The plaintiff, Melinda Hobson, was employed as a telemarketer at defendant’s Bristol, Connecticut office. Facing morale problems, the company formed an employee committee charged with surfacing morale issues and bringing them to management’s attention. It appointed Ms. Hobson to the committee. After serving on the committee for several months plaintiff met with management to discuss the concerns of several telemarketing employees. Within an hour of the meeting she was discharged. She subsequently sued the company for wrongful termination.
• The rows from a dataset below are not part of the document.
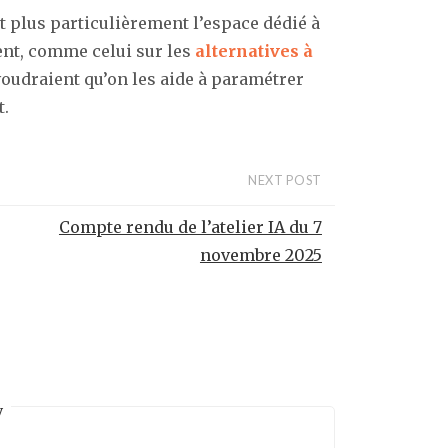
t plus particulièrement l’espace dédié à
rent, comme celui sur les
alternatives à
i voudraient qu’on les aide à paramétrer
t.
NEXT POST
Compte rendu de l’atelier IA du 7
novembre 2025
y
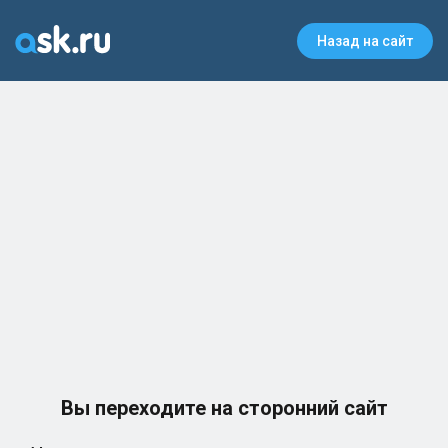
Назад на сайт
Вы переходите на сторонний сайт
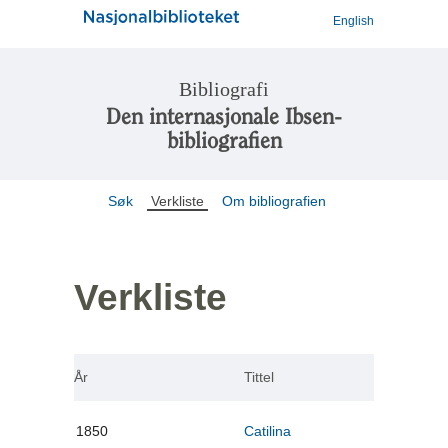
English
Bibliografi
Den internasjonale Ibsen-
bibliografien
Søk
Verkliste
Om bibliografien
Verkliste
År
Tittel
1850
Catilina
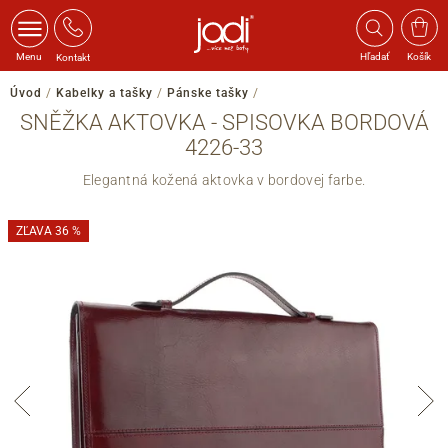
Menu
Hľadať
Košík
Kontakt
Úvod
/
Kabelky a tašky
/
Pánske tašky
/
SNĚŽKA AKTOVKA - SPISOVKA BORDOVÁ
4226-33
Elegantná kožená aktovka v bordovej farbe.
ZĽAVA 36 %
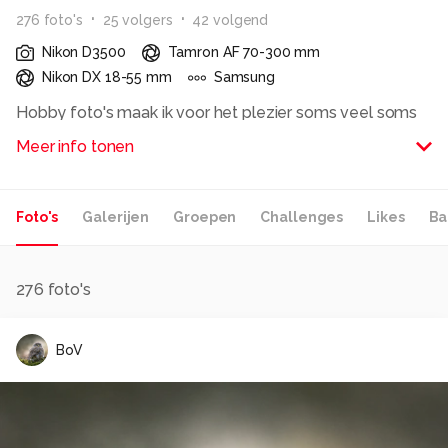
276
foto
's
25
volger
s
42
volgend
Nikon D3500
Tamron AF 70-300 mm
Nikon DX 18-55 mm
Samsung
Hobby foto's maak ik voor het plezier soms veel soms
weinig.
Meer info tonen
Na helemaal verkeerd begonnen te zijn met
fotograferen, ben ik
Momenteel meer met instellingen bezig en probeer bij
Foto's
Galerijen
Groepen
Challenges
Likes
Ba
te leren door veel te lezen en Foto's te bekijken om
inspiratie op te doen.
Ik heb geen speciale voorkeur............misschien heeft
straatfotografie een kleine voorkeur
276
foto's
Bo Videler
BoV
Alle rechten voorbehouden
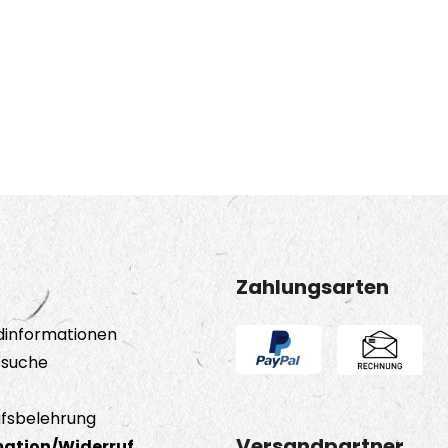
Zahlungsarten
dinformationen
tsuche
fsbelehrung
Versandpartner
ation/Widerruf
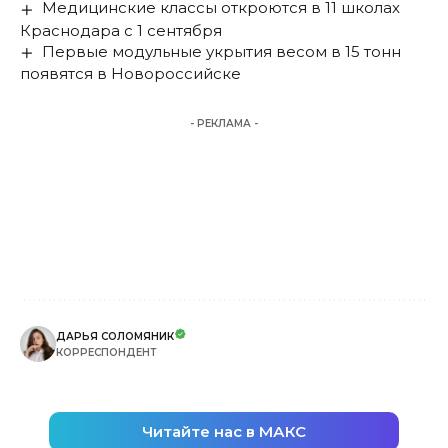
Медицинские классы откроются в 11 школах
Краснодара с 1 сентября
Первые модульные укрытия весом в 15 тонн
появятся в Новороссийске
- РЕКЛАМА -
ДАРЬЯ СОЛОМЯНИК
КОРРЕСПОНДЕНТ
Читайте нас в МАКС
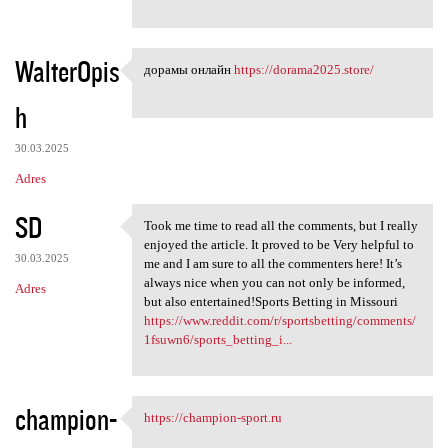
WalterOpis
дорамы онлайн
https://dorama2025.store/
дорамы онлайн https:/
h
30.03.2025
Adres
SD
Took me time to read all the comments, but I really
Took me time to read all the
enjoyed the article. It proved to be Very helpful to
30.03.2025
me and I am sure to all the commenters here! It’s
always nice when you can not only be informed,
Adres
but also entertained!Sports Betting in Missouri
https://www.reddit.com/r/sportsbetting/comments/
1fsuwn6/sports_betting_i...
champion-
https://champion-sport.ru
https://champion-sport.ru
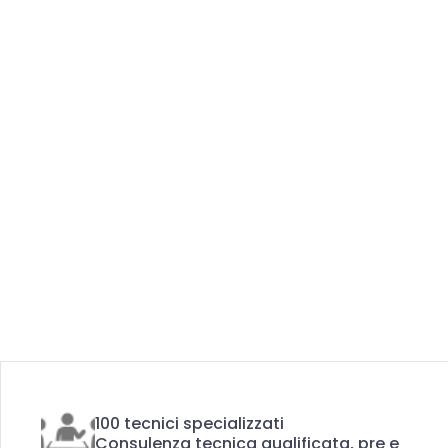
100 tecnici specializzati
Consulenza tecnica qualificata, pre e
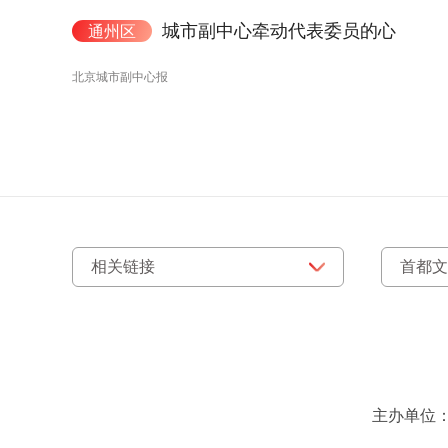
城市副中心牵动代表委员的心
通州区
北京城市副中心报
主办单位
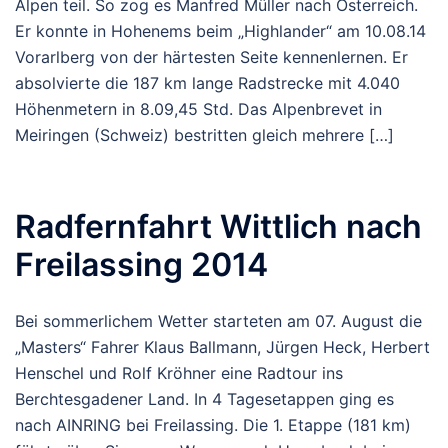
Alpen teil. So zog es Manfred Müller nach Österreich.
Er konnte in Hohenems beim „Highlander“ am 10.08.14
Vorarlberg von der härtesten Seite kennenlernen. Er
absolvierte die 187 km lange Radstrecke mit 4.040
Höhenmetern in 8.09,45 Std. Das Alpenbrevet in
Meiringen (Schweiz) bestritten gleich mehrere […]
Radfernfahrt Wittlich nach
Freilassing 2014
Bei sommerlichem Wetter starteten am 07. August die
„Masters“ Fahrer Klaus Ballmann, Jürgen Heck, Herbert
Henschel und Rolf Kröhner eine Radtour ins
Berchtesgadener Land. In 4 Tagesetappen ging es
nach AINRING bei Freilassing. Die 1. Etappe (181 km)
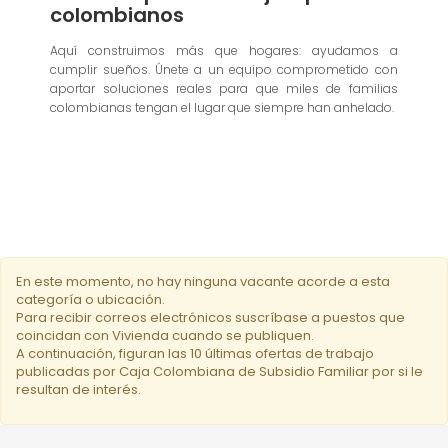
colombianos
Aquí construimos más que hogares: ayudamos a
cumplir sueños. Únete a un equipo comprometido con
aportar soluciones reales para que miles de familias
colombianas tengan el lugar que siempre han anhelado.
En este momento, no hay ninguna vacante acorde a esta
categoría o ubicación.
Para recibir correos electrónicos suscríbase a puestos que
coincidan con Vivienda cuando se publiquen.
A continuación, figuran las 10 últimas ofertas de trabajo
publicadas por Caja Colombiana de Subsidio Familiar por si le
resultan de interés.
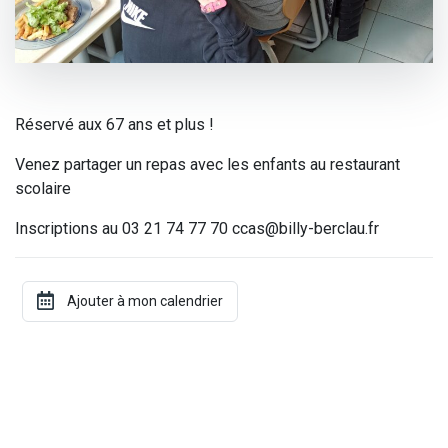
Réservé aux 67 ans et plus !
Venez partager un repas avec les enfants au restaurant
scolaire
Inscriptions au 03 21 74 77 70 ccas@billy-berclau.fr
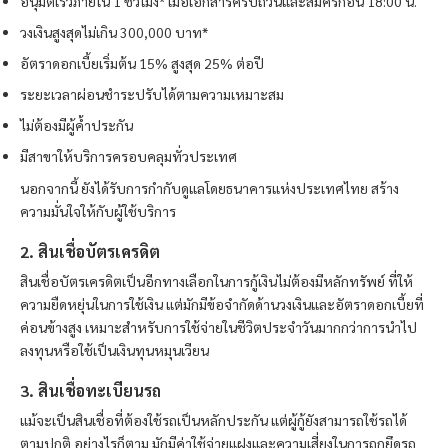
อนุมัติเร็วภายใน 1 ชั่วโมง* เมื่อเอกสารครบถ้วนและสมัครก่อน 18:00 น.
วงเงินสูงสุดไม่เกิน 300,000 บาท*
อัตราดอกเบี้ยเริ่มต้น 15% สูงสุด 25% ต่อปี
ระยะเวลาผ่อนชำระปรับได้ตามความเหมาะสม
ไม่ต้องมีผู้ค้ำประกัน
มีสาขาให้บริการครอบคลุมทั่วประเทศ
นอกจากนี้ ยังได้รับการกำกับดูแลโดยธนาคารแห่งประเทศไทย สร้าง
ความมั่นใจให้กับผู้ใช้บริการ
2. สินเชื่อบัตรเครดิต
สินเชื่อบัตรเครดิตเป็นอีกทางเลือกในการกู้เงินไม่ต้องมีหลักทรัพย์ ที่ให้
ความยืดหยุ่นในการใช้เงิน แต่มักมีข้อจำกัดด้านวงเงินและอัตราดอกเบี้ยที่
ค่อนข้างสูง เหมาะสำหรับการใช้จ่ายในชีวิตประจำวันมากกว่าการนำไป
ลงทุนหรือใช้เป็นเงินทุนหมุนเวียน
3. สินเชื่อทะเบียนรถ
แม้จะเป็นสินเชื่อที่ต้องใช้รถเป็นหลักประกัน แต่ผู้กู้ยังสามารถใช้รถได้
ตามปกติ อย่างไรก็ตาม มักมีค่าใช้จ่ายแฝงและความเสี่ยงในการถูกยึดรถ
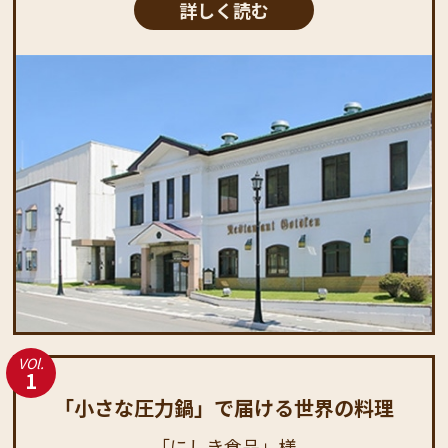
詳しく読む
VOl.
1
「小さな圧力鍋」で届ける世界の料理
「にしき食品」様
The court dismissed her state complaint finding it was preempted by the NLRA because her termination stemmed from activities protected by the Act. Specifically, section 7 of the NLRA protects employees engaged in concerted activities for the purpose of mutual aid or protection. Section 8 of the Act goes on to make it an unfair labor practice for an employer to interfere with employees exercising their section 7 rights. Here, plaintiff brought group concerns to management’s attention and was then fired. As a result, the proper forum for her claim was the National Labor Relations Board, not state court.
While the employer in this case escaped liability in the state action, the court’s ruling reinforces the concept that even non-union employers must be cognizant of the NLRA’s provisions when dealing with employees claiming to represent group interests. Such employees have rights similar to those belonging to unions, and improper handling of group complaints can lead to unfair labor practice charges being filed with the Board.